Loans Held for Sale.
On February 5, 2009, the Company agreed to transfer 207 loans secured
primarily by commercial real estate and multifamily residential real estate to Aurora Bank in
exchange for 205 loans secured primarily by residential real estate. As a result, during the first
quarter of 2009 the Company reclassified all of its loan assets as held for sale and recorded a
valuation allowance to reflect these loan assets at the lower of their cost or fair value
in accordance with Statement of Financial Accounting Standards (SFAS) No. 65, Accounting for
Certain Mortgage Banking Activities. Despite the termination of the asset exchange prior to its
consummation, the Company continues to account for the loan portfolio as held for sale as it
considers other potential alternative transactions. Prior to February 5, 2009, the Companys loan
assets were recorded at historical cost less an allowance for loan losses. The fair value of the
Companys loan portfolio as of June 30, 2009 was estimated based upon an internal analysis by
management which considered, among other factors, information, to the extent available, about then
current sale prices, bids, credit quality, liquidity and other available information for loans with
similar characteristics as the Companys loan portfolio.

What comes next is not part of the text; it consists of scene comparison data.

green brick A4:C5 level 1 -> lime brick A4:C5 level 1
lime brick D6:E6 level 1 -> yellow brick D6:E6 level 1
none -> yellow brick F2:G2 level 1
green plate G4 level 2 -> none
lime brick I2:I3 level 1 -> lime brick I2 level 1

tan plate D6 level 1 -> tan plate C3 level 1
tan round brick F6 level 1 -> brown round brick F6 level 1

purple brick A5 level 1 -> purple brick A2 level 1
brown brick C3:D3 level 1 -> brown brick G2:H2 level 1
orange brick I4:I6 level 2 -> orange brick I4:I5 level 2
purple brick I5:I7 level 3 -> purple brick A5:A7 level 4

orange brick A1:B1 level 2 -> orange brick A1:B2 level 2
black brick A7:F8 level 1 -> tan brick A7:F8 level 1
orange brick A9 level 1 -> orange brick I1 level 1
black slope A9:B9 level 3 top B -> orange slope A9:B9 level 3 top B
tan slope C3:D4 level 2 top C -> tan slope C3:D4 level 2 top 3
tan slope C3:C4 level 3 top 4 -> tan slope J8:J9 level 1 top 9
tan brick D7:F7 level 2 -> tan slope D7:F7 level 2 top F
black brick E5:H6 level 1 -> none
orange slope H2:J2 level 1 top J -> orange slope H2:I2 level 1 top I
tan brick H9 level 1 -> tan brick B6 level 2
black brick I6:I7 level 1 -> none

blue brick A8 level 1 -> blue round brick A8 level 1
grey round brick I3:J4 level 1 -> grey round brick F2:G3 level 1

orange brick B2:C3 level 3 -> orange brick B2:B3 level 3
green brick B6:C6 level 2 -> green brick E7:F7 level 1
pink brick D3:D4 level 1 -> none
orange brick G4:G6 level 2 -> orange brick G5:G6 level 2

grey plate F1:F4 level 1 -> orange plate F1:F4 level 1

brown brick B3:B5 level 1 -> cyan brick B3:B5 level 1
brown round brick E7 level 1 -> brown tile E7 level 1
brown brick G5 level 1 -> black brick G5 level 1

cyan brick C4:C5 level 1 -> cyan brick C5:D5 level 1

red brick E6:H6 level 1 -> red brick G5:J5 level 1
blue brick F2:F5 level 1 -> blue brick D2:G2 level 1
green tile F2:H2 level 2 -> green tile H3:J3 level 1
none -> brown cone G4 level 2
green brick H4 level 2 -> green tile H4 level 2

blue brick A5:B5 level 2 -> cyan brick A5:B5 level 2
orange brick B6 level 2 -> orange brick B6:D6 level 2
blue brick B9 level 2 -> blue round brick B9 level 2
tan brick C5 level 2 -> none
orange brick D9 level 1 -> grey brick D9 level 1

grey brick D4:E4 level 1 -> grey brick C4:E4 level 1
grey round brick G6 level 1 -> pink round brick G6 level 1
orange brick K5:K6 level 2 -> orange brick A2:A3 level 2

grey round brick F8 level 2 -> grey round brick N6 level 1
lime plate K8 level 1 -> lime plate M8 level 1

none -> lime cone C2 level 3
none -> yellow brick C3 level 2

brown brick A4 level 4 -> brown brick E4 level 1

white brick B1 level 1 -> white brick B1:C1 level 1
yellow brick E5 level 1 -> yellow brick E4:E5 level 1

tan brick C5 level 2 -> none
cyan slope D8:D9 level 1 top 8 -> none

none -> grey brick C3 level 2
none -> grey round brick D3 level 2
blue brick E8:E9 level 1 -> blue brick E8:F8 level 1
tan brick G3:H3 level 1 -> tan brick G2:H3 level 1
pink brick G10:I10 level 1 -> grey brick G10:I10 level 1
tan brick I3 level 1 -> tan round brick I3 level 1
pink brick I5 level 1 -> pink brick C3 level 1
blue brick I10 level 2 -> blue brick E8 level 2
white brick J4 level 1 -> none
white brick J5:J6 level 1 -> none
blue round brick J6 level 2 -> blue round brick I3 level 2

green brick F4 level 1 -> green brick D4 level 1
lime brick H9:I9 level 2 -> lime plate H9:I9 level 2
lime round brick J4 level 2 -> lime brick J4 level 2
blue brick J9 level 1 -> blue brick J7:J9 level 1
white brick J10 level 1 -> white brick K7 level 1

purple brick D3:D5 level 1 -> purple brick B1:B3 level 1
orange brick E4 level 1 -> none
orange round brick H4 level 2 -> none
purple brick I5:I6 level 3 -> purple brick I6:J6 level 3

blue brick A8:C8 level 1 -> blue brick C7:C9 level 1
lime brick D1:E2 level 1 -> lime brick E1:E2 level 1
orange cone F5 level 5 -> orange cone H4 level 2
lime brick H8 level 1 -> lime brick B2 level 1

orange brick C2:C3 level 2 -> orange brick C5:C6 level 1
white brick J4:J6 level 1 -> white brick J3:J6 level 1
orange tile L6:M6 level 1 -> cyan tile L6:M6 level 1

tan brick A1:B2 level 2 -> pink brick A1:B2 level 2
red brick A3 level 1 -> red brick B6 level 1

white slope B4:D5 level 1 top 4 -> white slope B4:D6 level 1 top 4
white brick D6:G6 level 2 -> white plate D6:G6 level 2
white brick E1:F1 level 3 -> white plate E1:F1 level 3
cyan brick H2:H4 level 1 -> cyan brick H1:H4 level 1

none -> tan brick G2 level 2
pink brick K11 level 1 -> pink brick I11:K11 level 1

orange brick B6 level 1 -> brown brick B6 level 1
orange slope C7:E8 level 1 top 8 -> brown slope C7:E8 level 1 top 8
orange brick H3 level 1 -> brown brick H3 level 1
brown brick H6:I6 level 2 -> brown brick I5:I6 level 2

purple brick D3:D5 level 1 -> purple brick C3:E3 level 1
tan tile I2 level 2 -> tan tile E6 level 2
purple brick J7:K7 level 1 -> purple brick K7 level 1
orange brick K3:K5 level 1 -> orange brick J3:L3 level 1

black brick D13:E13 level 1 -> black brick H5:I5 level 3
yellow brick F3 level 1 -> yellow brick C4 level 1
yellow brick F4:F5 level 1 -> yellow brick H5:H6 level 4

The amount by which the cost of the Companys loan assets exceeded the fair value at
the date the loans were reclassified as held for sale was recognized as a valuation allowance.
Subsequent changes to the valuation allowance will be included in the determination of net income
in the period in which the change occurs. Increases in the fair value of the loan assets will be
recognized only up to the cost of the loans on the date they were classified as held for
sale.
Any remaining discount relating to the purchase of the loans by the Company are not amortized
as interest revenue during the period the loans are classified as held for sale. Deferred revenue
associated with loans held for sale is deferred until the related loan is sold.
14
Discounts on Acquired Loans.
Prior to entering into the Asset Exchange Agreement on February
5, 2009 and reclassifying the loans as held for sale, in accordance with Statement of Position (SOP) No. 03-3 Accounting for Certain Loans or
Debt Securities Acquired in a Transfer, the Company reviewed acquired loans for differences
between contractual cash flows and cash flows expected to be collected from the Companys initial
investment in the acquired loans to determine if those differences were attributable, at least in
part, to credit quality. If those differences were attributable to credit quality, the loans
contractually required payments receivable in excess of the amount of its cash flows expected at
acquisition, or nonaccretable discount, was not accreted into income. Prior to February 5, 2009,
SOP No. 03-3 required that the Company recognize the excess of all cash flows expected at
acquisition over the Companys initial investment in the loan as interest income using the interest
method over the term of the loan. This excess is referred to as accretable discount.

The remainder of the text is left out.